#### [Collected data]
>>>>

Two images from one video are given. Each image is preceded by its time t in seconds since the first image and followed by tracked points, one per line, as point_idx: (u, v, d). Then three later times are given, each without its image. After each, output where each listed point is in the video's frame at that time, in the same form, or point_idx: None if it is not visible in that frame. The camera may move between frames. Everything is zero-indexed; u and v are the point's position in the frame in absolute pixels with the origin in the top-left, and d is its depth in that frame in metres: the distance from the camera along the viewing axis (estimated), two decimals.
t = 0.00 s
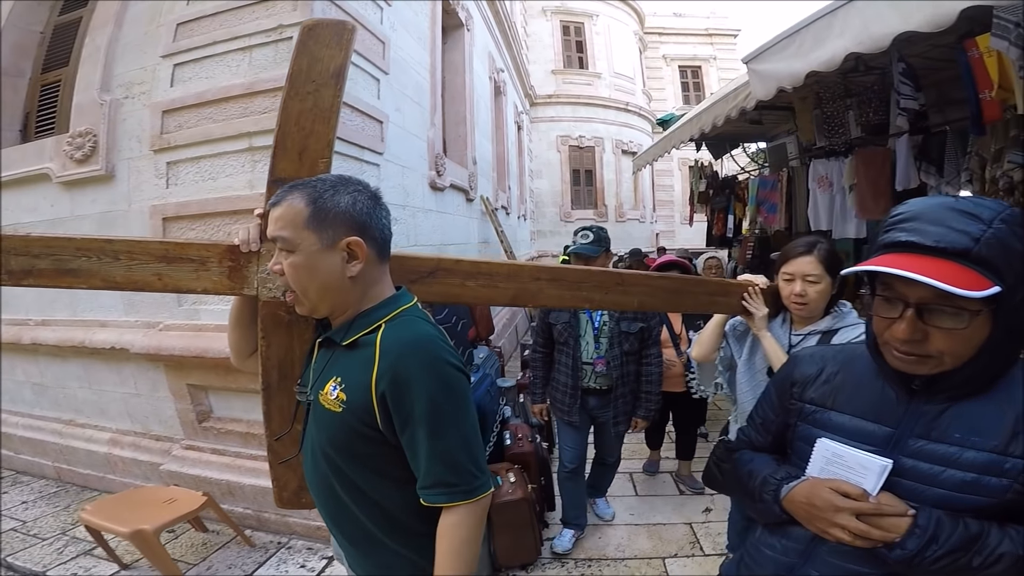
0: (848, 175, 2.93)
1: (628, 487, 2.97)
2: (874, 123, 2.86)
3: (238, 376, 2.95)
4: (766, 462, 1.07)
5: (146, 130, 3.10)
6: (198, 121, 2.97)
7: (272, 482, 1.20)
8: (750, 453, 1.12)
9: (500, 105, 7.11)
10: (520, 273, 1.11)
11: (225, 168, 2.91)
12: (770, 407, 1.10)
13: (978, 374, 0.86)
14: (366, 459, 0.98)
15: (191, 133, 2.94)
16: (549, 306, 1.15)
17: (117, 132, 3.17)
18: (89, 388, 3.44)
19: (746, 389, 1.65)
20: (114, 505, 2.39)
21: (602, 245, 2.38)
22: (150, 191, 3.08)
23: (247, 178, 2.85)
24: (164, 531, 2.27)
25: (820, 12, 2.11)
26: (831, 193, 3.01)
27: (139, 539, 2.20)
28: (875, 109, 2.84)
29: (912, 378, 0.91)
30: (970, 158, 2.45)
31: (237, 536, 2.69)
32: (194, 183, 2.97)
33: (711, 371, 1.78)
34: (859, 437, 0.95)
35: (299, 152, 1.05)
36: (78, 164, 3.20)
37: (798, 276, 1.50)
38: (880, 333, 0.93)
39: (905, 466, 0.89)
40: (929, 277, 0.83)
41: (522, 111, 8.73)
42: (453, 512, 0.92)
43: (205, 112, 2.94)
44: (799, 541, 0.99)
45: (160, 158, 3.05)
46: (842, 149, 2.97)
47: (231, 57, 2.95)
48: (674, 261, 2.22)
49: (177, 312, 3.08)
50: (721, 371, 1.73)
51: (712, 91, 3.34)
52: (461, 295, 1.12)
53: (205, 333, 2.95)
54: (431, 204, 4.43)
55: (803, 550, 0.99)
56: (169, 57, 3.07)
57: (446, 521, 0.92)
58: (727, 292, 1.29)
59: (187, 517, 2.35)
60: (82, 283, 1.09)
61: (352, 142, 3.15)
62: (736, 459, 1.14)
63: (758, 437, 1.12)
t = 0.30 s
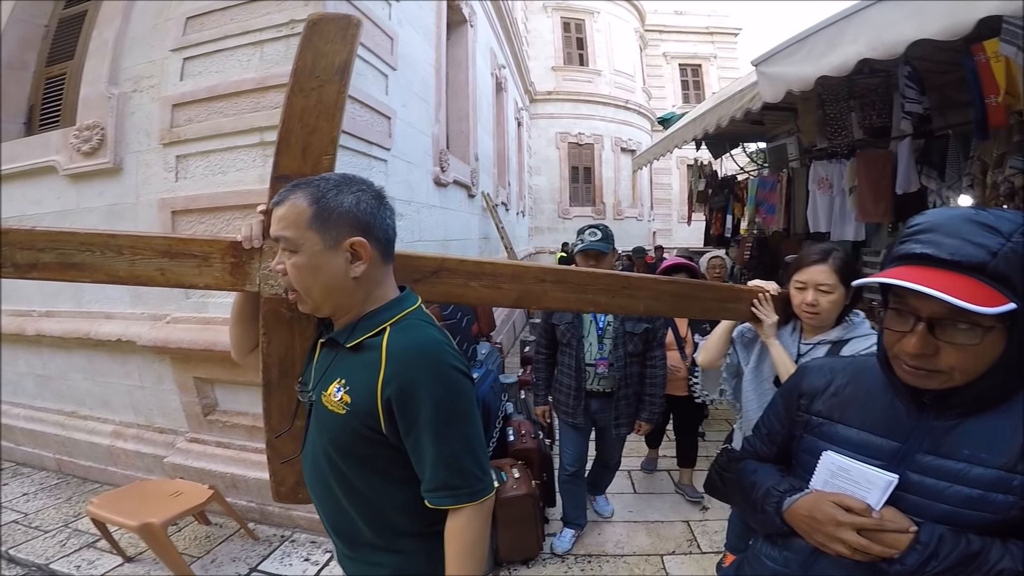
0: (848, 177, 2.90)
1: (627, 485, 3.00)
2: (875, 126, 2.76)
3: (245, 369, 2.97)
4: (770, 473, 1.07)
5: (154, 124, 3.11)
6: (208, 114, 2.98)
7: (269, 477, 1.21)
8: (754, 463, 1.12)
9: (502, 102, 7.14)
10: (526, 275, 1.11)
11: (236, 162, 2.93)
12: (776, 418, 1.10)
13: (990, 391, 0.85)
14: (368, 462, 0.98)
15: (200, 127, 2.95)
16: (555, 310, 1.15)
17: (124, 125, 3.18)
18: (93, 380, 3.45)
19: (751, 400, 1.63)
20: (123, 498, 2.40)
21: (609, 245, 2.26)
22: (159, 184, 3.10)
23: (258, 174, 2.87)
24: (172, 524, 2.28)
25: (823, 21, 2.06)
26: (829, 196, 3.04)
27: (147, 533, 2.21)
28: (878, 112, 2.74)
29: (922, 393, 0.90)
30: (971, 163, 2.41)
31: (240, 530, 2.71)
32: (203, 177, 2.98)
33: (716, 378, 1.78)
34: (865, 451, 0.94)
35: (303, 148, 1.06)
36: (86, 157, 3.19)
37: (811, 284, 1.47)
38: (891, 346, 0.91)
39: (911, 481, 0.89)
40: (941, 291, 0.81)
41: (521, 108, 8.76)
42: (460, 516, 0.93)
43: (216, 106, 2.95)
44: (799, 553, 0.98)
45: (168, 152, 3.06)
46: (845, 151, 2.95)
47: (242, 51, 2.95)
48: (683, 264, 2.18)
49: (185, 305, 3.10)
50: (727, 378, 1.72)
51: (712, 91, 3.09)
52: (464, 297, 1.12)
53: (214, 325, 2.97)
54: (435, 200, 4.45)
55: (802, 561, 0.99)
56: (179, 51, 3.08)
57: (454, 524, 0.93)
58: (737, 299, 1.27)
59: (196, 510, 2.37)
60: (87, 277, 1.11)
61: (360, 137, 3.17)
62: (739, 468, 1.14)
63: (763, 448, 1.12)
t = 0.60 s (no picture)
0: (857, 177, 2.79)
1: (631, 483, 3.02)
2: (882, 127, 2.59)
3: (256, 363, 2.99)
4: (773, 485, 1.07)
5: (167, 119, 3.13)
6: (222, 110, 2.99)
7: (271, 472, 1.23)
8: (758, 474, 1.12)
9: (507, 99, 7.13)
10: (534, 275, 1.11)
11: (251, 158, 2.94)
12: (782, 430, 1.09)
13: (1000, 407, 0.84)
14: (371, 461, 0.98)
15: (213, 123, 2.97)
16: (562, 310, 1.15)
17: (136, 120, 3.21)
18: (104, 374, 3.49)
19: (763, 406, 1.61)
20: (132, 492, 2.44)
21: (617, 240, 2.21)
22: (172, 179, 3.12)
23: (272, 169, 2.88)
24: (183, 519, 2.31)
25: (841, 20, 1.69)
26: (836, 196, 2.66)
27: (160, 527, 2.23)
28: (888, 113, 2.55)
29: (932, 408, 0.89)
30: (980, 165, 2.41)
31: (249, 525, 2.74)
32: (217, 172, 3.01)
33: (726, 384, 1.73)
34: (872, 466, 0.93)
35: (311, 143, 1.06)
36: (97, 152, 3.22)
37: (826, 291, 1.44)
38: (902, 359, 0.89)
39: (918, 497, 0.88)
40: (954, 307, 0.78)
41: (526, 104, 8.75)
42: (468, 514, 0.94)
43: (229, 102, 2.97)
44: (800, 566, 1.00)
45: (182, 147, 3.08)
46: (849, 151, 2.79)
47: (255, 46, 2.95)
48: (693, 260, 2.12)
49: (197, 299, 3.10)
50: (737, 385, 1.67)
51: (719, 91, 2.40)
52: (470, 295, 1.13)
53: (226, 319, 2.99)
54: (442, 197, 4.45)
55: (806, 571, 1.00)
56: (191, 46, 3.09)
57: (464, 523, 0.94)
58: (749, 303, 1.22)
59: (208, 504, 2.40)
60: (95, 270, 1.13)
61: (370, 133, 3.18)
62: (743, 480, 1.13)
63: (766, 459, 1.11)
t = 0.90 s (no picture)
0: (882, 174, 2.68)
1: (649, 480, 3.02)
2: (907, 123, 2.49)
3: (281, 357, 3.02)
4: (786, 501, 1.06)
5: (195, 116, 3.17)
6: (249, 107, 3.02)
7: (288, 466, 1.25)
8: (771, 488, 1.11)
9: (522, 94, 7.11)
10: (555, 273, 1.11)
11: (278, 154, 2.98)
12: (797, 444, 1.08)
13: None
14: (386, 461, 1.00)
15: (242, 120, 3.01)
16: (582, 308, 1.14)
17: (164, 116, 3.26)
18: (133, 367, 3.57)
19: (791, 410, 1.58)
20: (162, 485, 2.51)
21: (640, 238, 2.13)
22: (200, 175, 3.16)
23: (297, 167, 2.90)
24: (213, 513, 2.37)
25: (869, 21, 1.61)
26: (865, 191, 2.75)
27: (190, 520, 2.31)
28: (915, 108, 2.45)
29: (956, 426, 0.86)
30: (1010, 163, 2.33)
31: (274, 518, 2.80)
32: (244, 169, 3.04)
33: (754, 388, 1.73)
34: (890, 482, 0.92)
35: (331, 140, 1.07)
36: (126, 148, 3.33)
37: (863, 292, 1.32)
38: (925, 376, 0.85)
39: (935, 514, 0.87)
40: (975, 326, 0.73)
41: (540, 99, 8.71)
42: (485, 516, 0.94)
43: (255, 98, 3.00)
44: None
45: (210, 144, 3.13)
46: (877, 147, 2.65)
47: (281, 43, 2.98)
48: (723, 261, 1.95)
49: (226, 294, 3.17)
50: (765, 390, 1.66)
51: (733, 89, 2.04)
52: (490, 293, 1.13)
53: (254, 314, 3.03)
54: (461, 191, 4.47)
55: None
56: (218, 43, 3.13)
57: (481, 523, 0.95)
58: (781, 306, 1.19)
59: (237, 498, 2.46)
60: (120, 265, 1.16)
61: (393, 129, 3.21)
62: (756, 494, 1.13)
63: (780, 473, 1.11)
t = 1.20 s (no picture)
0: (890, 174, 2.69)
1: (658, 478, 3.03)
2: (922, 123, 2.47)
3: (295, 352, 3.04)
4: (787, 513, 1.02)
5: (212, 111, 3.18)
6: (266, 102, 3.03)
7: (293, 464, 1.26)
8: (772, 500, 1.08)
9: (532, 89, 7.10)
10: (564, 272, 1.11)
11: (294, 149, 2.98)
12: (798, 458, 1.05)
13: None
14: (387, 462, 1.00)
15: (259, 114, 3.01)
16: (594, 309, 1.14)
17: (180, 111, 3.26)
18: (146, 361, 3.59)
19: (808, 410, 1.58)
20: (179, 481, 2.54)
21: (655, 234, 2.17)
22: (217, 170, 3.17)
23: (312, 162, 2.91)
24: (230, 509, 2.40)
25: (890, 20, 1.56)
26: (870, 191, 2.82)
27: (207, 515, 2.34)
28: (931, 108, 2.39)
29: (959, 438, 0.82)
30: None
31: (288, 514, 2.82)
32: (261, 164, 3.04)
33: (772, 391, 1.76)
34: (892, 495, 0.88)
35: (338, 136, 1.07)
36: (144, 143, 3.33)
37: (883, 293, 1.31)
38: (927, 389, 0.84)
39: (937, 527, 0.83)
40: (975, 338, 0.71)
41: (549, 95, 8.72)
42: (485, 520, 0.95)
43: (272, 94, 3.01)
44: None
45: (227, 139, 3.13)
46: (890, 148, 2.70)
47: (298, 39, 2.99)
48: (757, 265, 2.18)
49: (239, 289, 3.18)
50: (782, 391, 1.67)
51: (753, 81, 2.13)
52: (498, 292, 1.13)
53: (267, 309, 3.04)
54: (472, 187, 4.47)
55: None
56: (235, 38, 3.13)
57: (481, 527, 0.95)
58: (798, 306, 1.18)
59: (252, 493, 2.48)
60: (129, 261, 1.17)
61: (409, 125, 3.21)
62: (756, 506, 1.10)
63: (781, 484, 1.08)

<<<<

#### [WORK REQUIRED]
Say how many of the lines above include the string "picture", and give no other words.

#### [EXPECTED ANSWER]
3